While riding his bike to work in Adampur, Punjab, Gurdev Singh Manhas would always pass a small parcel of land where he longed to live. His dream was to travel to Canada, make enough money there, and build his own home on that slice of land. "I built my house on that very exact spot in 1970, where it is still," recalled the 84-year-old in 2007.
Manhas came to Canada in 1959, after being sponsored by his mother's sister. He stayed with his aunt for a month, then moved to Paldi on Vancouver Island to live and work at the Mayo Mill.
"I lived in a bunkhouse with all East Indian mill workers for one and a half years in Paldi," he says, recalling his days in the lumber town. The Indo-Canadian community at that time, Manhas says, consisted mainly of men, with women making up only 10 per cent of the community's population.
Soon after moving to the island, Manhas was able to buy a house in Nanaimo, a town that consisted of not much more than a shopping centre with a Fields and a Safeway.
Seven years after arriving in Canada, Manhas filed papers to have his eldest son, Swarn Singh Manhas, come to Canada.
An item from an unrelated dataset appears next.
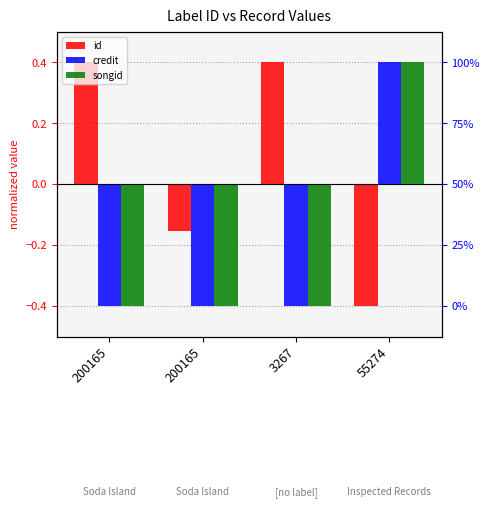

What are all the series names shown in the legend?

id, credit, songid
Although the officer at the immigration office advised him to sponsor his whole family, Manhas thought it was best to send for his son first. "I told the officer that I would not be able to afford to bring my whole family." It wasn't until the mid-1970s that the rest of his family made the journey to Canada, joining Manhas in Nanamio.
He continued to work at the Mayo lumber company until his retirement in 1988. He waited until the day before he was retiring to tell his bosses that he was leaving, catching them all by surprise, "They were shocked," he recalls.
He takes an annual trip to Punjab, where he stays at the home he once dreamt about building in Adampur.